▸ QUÉ SE PIDE: Según el texto sobre la vecina nueva, ¿por qué el inconsciente de quien escribe se resistía a comprar un terreno o una casa fuera de la ciudad? Responde en una a tres oraciones.

▸ EXTRACTO DE LA FUENTE:
------------

Tengo una nueva vecina, ella vive exactamente arriba de mi depa y se que es nueva pues llevo rentando este piso por un año y nunca había tenido problemas, se que es mujer porque todo lo que escucho son sus zapatos de tacón deambulando entre una recámara, la sala, comedor y la cocina. Me doy cuenta cuando baila, cuando entrena, cuando está nerviosa porque quizá no han llegado por ella. Además le gusta ver a todo volumen The Big Bang Theory. Todo lo escucho.
Lo peor del asunto es que le gusta usar tacones diario y sobre todo que llega tarde, tiene pocos muebles -asumo por la resonancia aumentada-, y lo peor es que los fines de semana entrena brincoteando no sé si con una cuerda o son una suerte de aeróbicos de YouTube, la cosa es que pareciera a propósito pero justo cuando renové mi contrato fue que ella llegó, a mis adentros pensé que de haber sabido que tendría esa vecina, no hubiera renovado y me hubiera rentado en otro lugar… pero por otro lado, ahora mas que nunca sé que en realidad nunca pasa nada afuera y que todo es un reflejo de algo que traemos adentro, el caos, si es que este existe, siempre está adentro. Me pregunté muchas ocasiones el cómo abordarla, ¿cómo decirle a gerencia que le pidan no usar zapatillas de tacón, que tenga consideración de que estos depas son relativamente frágiles… ¡qué complicado para mi!, medité como todos los días, fui al sentimiento como todos los días y pues encontré que si traía una suerte de caos en esta indecisión de no saber si comprar un terreno o casa en Amatlan, en Valle de Bravo o invertir en un terreno a largo plazo en una zona entre Mérida y Progreso Yucatán, en el fondo mi inconsciente se resistía a cualquiera de estas decisiones pues las veía como una “señalización” de envejecer al considerar ya solo trabajar 2 días por semana y dedicarme a estudiar, meditar y escribir los otros 5 acompañado de mi virtual perro Patato… solucioné ese conflicto, pude borrar la idea de asociar el tener un terreno fuera de la ciudad como sinónimo de crecer para verlo mas como algo que me vendría bien para mejorar en mis estudios de conciencia, espiritualidad, meditación, escribir y La Paz me invadió completamente, seguramente cerraré ese trato en los siguientes días y me dedicaré a seguir viendo pacientes 2-3 días de la semana para el resto hacer esas otras cosas que también me gustan.

------------

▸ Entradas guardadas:
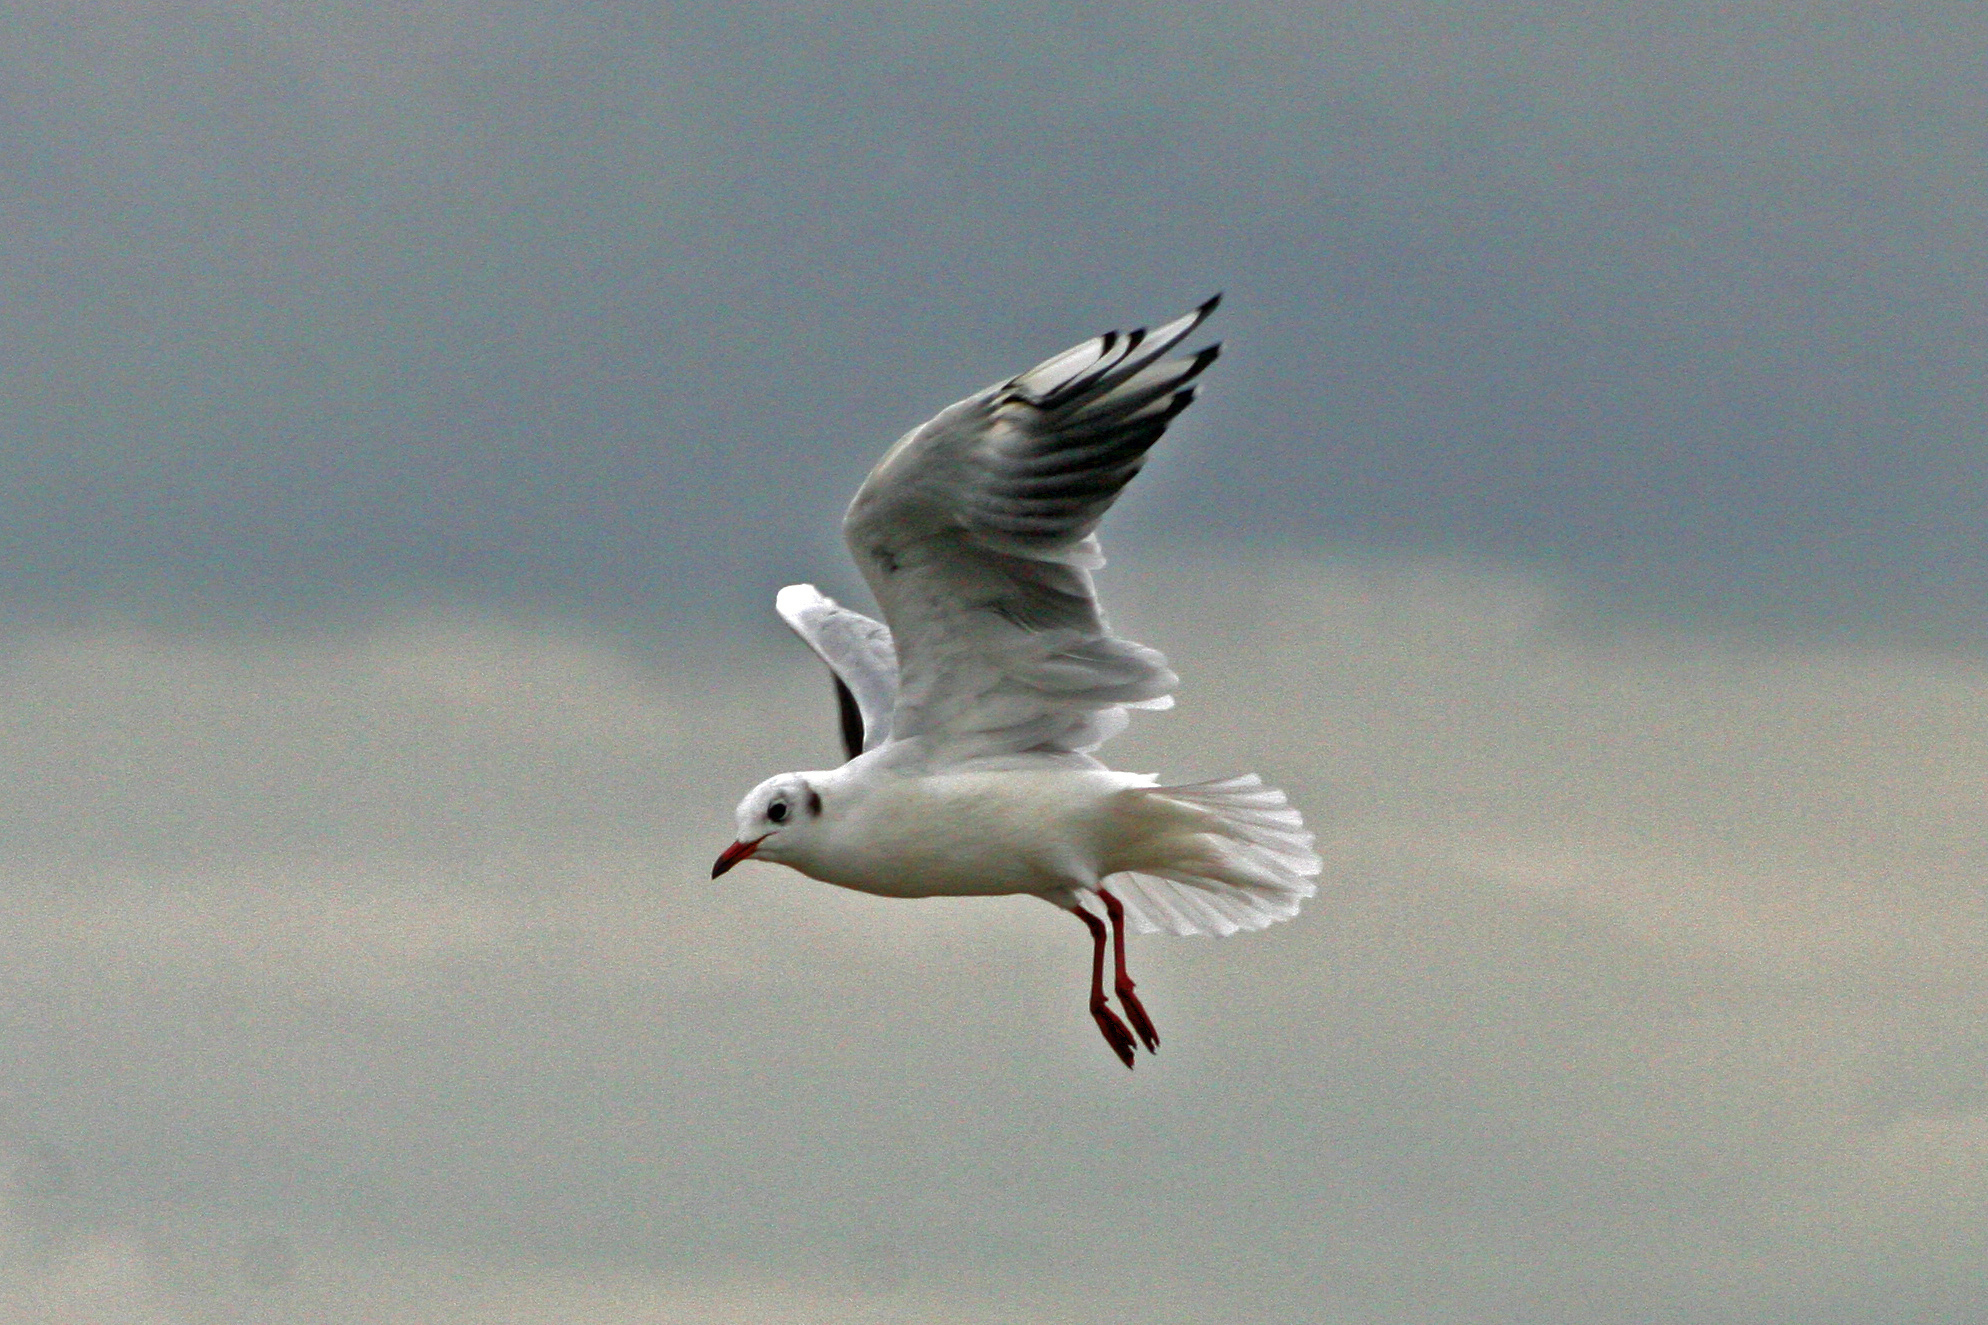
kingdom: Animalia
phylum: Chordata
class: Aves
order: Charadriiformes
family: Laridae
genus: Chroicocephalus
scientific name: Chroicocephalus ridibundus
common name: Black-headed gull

------------

▸ TAREA RESUELTA: Se resistía porque veía esas decisiones como una "señalización" de envejecer. Implicaban trabajar solo 2 días por semana y dedicar los otros 5 a estudiar, meditar y escribir.